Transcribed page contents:

• • • • • • •

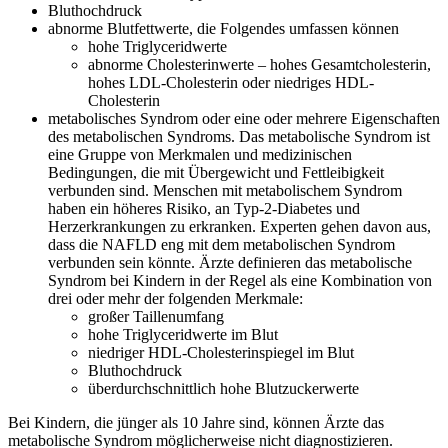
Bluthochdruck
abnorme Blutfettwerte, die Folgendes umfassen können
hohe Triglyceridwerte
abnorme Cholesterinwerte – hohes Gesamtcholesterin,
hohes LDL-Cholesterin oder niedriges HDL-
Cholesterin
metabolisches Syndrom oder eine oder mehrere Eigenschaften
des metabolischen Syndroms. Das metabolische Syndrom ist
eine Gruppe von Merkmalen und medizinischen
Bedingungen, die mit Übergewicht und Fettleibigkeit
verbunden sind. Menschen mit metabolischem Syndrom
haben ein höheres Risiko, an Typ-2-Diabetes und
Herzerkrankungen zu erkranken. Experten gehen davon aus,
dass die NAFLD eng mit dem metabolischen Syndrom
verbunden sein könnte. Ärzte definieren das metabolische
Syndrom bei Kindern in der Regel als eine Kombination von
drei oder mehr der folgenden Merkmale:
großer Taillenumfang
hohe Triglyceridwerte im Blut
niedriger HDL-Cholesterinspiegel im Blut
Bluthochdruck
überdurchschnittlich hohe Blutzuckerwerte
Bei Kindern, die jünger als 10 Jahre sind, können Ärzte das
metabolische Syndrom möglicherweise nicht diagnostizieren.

• • • • • • •

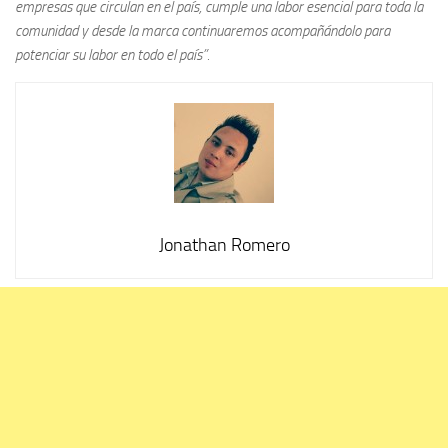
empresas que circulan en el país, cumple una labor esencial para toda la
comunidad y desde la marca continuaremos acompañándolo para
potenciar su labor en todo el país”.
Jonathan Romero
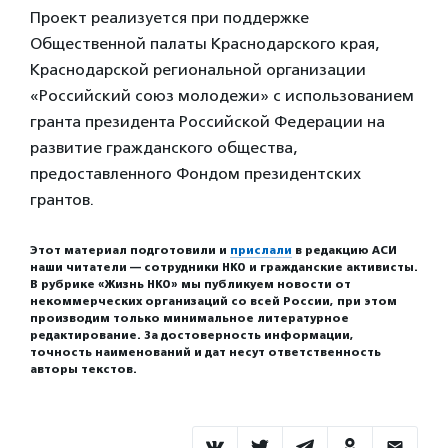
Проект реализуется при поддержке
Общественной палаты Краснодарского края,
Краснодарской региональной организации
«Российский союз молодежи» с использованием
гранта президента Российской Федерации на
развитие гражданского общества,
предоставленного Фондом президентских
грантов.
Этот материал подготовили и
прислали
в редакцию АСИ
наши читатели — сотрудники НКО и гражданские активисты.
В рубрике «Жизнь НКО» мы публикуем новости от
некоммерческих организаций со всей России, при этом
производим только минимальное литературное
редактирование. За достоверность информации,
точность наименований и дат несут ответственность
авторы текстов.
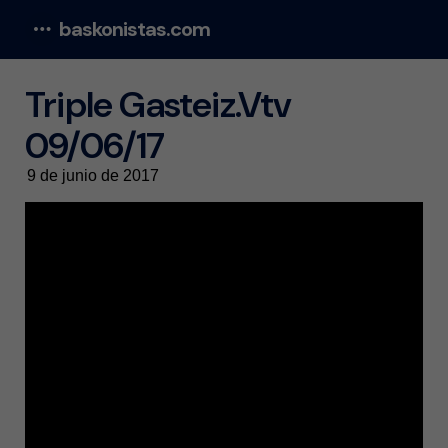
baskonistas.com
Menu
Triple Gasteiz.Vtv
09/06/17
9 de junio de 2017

• • • • • • •

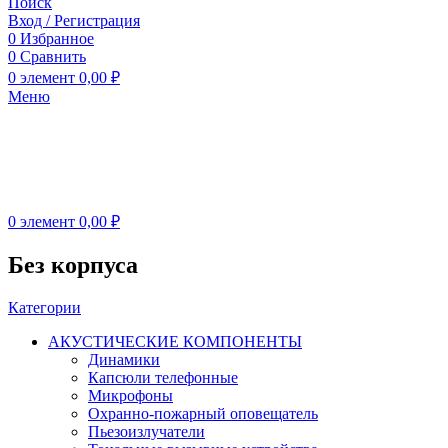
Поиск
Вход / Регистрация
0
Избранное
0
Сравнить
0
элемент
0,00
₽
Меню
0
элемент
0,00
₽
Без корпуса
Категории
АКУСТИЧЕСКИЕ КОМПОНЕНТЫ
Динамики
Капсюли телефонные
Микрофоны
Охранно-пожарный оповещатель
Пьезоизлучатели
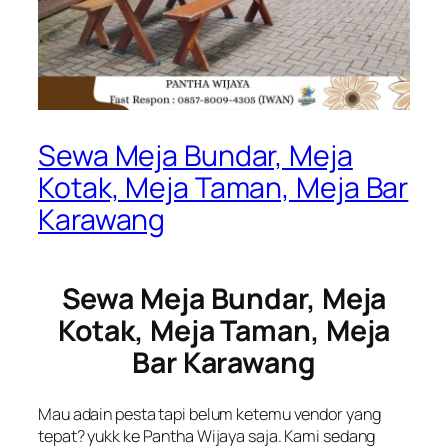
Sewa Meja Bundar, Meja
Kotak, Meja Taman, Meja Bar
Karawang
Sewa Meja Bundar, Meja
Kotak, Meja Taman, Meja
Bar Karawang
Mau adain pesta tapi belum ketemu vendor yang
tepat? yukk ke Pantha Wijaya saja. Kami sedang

• • • • • • •

- [Exercise directions]: Take every line above where "Triglyceridwerte" appears and copy it.

- [Output of the task]:
hohe Triglyceridwerte
hohe Triglyceridwerte im Blut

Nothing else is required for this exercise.